(Saved entries)
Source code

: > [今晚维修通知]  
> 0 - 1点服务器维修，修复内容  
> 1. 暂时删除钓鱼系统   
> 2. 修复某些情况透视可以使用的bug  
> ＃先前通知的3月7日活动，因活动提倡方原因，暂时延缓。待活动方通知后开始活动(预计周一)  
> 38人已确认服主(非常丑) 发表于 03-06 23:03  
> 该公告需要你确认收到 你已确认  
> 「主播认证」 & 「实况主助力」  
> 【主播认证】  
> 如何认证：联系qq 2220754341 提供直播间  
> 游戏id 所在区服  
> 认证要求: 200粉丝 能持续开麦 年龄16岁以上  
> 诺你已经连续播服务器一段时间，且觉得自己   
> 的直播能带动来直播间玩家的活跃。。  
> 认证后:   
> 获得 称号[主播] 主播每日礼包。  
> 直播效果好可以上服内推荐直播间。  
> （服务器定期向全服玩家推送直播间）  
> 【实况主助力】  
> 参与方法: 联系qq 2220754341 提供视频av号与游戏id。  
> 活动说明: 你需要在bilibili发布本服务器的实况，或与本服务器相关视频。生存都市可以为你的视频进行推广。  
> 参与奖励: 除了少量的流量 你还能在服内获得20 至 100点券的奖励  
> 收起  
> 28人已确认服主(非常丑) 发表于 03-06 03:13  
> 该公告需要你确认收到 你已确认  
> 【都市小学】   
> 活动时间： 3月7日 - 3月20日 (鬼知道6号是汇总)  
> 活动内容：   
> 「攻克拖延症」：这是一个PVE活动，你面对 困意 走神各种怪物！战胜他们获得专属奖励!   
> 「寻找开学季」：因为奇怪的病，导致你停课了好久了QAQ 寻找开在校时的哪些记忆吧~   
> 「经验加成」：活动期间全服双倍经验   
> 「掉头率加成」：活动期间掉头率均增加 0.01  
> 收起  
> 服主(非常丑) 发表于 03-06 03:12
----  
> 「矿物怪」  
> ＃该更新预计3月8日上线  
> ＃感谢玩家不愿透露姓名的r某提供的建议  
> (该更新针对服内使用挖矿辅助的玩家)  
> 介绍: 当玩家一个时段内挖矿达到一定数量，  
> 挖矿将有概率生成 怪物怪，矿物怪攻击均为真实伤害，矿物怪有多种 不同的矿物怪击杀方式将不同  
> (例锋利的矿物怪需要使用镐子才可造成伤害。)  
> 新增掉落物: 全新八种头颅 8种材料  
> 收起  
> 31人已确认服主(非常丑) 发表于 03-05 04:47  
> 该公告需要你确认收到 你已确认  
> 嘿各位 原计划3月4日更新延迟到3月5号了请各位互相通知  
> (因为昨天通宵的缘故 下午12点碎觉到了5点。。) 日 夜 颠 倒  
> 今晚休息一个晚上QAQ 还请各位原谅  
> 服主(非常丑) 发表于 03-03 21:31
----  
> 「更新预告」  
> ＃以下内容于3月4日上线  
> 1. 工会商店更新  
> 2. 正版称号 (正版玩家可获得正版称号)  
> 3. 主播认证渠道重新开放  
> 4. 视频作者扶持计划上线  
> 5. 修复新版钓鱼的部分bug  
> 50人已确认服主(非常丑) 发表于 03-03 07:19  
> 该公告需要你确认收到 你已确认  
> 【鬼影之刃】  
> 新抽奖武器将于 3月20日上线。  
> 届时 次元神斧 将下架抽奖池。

How to complete this task>
Where the line with "- 3月20日 (鬼知道6号是汇总)" ends, your copy should end too; please return exactly the lines from the first line of the data through it.

Response area>
Source code

: > [今晚维修通知]  
> 0 - 1点服务器维修，修复内容  
> 1. 暂时删除钓鱼系统   
> 2. 修复某些情况透视可以使用的bug  
> ＃先前通知的3月7日活动，因活动提倡方原因，暂时延缓。待活动方通知后开始活动(预计周一)  
> 38人已确认服主(非常丑) 发表于 03-06 23:03  
> 该公告需要你确认收到 你已确认  
> 「主播认证」 & 「实况主助力」  
> 【主播认证】  
> 如何认证：联系qq 2220754341 提供直播间  
> 游戏id 所在区服  
> 认证要求: 200粉丝 能持续开麦 年龄16岁以上  
> 诺你已经连续播服务器一段时间，且觉得自己   
> 的直播能带动来直播间玩家的活跃。。  
> 认证后:   
> 获得 称号[主播] 主播每日礼包。  
> 直播效果好可以上服内推荐直播间。  
> （服务器定期向全服玩家推送直播间）  
> 【实况主助力】  
> 参与方法: 联系qq 2220754341 提供视频av号与游戏id。  
> 活动说明: 你需要在bilibili发布本服务器的实况，或与本服务器相关视频。生存都市可以为你的视频进行推广。  
> 参与奖励: 除了少量的流量 你还能在服内获得20 至 100点券的奖励  
> 收起  
> 28人已确认服主(非常丑) 发表于 03-06 03:13  
> 该公告需要你确认收到 你已确认  
> 【都市小学】   
> 活动时间： 3月7日 - 3月20日 (鬼知道6号是汇总)  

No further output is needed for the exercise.